Pelvic floor exercises (pelvic floor muscle training (PFMT)) are effective in the management of stress incontinence, providing there is no serious degree of uterine prolapse and the exercises are followed rigorously.

  • data from a Cochrane review demonstrate that PFMT is better than no treatment (1)
    • systematic review has collated data from 43 randomised controlled trials involving women with symptoms or urodynamic diagnoses of stress, urge or mixed incontinence (not specifically post partum), and which included pelvic floor muscle training in at least one arm of the trial (1)
    • PFMT reduces incontinence episode frequency by 54?72% (1)
    • subjective cure/improvement rates reported in randomised, controlled trials (RCTs) vary between 61 and 91% (1,2)
    • placebo-controlled RCTs demonstrated limited or no additional benefit of PFMT over placebo, although it should be said that it is difficult to define a placebo group for PFMT
    • reviewers concluded that pelvic floor muscle training was more effective than was no treatment or placebo for women with stress or mixed incontinence, and that more 'intensive' training (i.e. increased personal contact with a healthcare professional skilled in pelvic floor muscle training) appeared to be better than 'standard' training.
    • there seems to be no additional benefit in combining PFMT with biofeedback, vaginal cones or electrical stimulation (1,2)
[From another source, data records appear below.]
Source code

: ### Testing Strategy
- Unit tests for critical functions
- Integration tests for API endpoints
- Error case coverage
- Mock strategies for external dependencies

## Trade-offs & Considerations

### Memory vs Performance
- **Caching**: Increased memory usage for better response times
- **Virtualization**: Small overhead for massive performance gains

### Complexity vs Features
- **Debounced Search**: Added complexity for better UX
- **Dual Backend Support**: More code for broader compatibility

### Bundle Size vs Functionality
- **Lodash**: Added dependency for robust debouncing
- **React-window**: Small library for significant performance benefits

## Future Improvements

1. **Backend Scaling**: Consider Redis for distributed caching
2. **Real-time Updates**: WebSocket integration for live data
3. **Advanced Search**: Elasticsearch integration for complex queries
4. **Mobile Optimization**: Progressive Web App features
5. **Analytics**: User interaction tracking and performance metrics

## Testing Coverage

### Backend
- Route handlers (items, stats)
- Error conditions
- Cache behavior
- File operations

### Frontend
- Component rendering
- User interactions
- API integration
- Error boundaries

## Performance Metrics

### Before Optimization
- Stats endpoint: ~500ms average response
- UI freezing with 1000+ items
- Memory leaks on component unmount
A more recent meta-analysis revealed (3):

  • treatment effect of PFMT on the incontinent episodes may be greater in younger women with only stress urinary incontinence
    • the analysis revealed that the number of daily contractions and the length of training period are not related to effect sizes on the condition that training includes at least daily 24 contractions and keeps for at least 6 weeks

A systemic review revealed evidence that pelvic flor muscle training reduced urinary incontinence in pregnant women and urinary and faecal incontinence in postpartum women (4).

Electrical stimulation of the pelvic floor muscles is an alternative method of 'exercising' the pelvic muscles and may be used in patients who cannot perform pelvic floor exercises satisfactorily.

Exercises performed both before and after delivery may help to prevent postpartum urinary incontinence.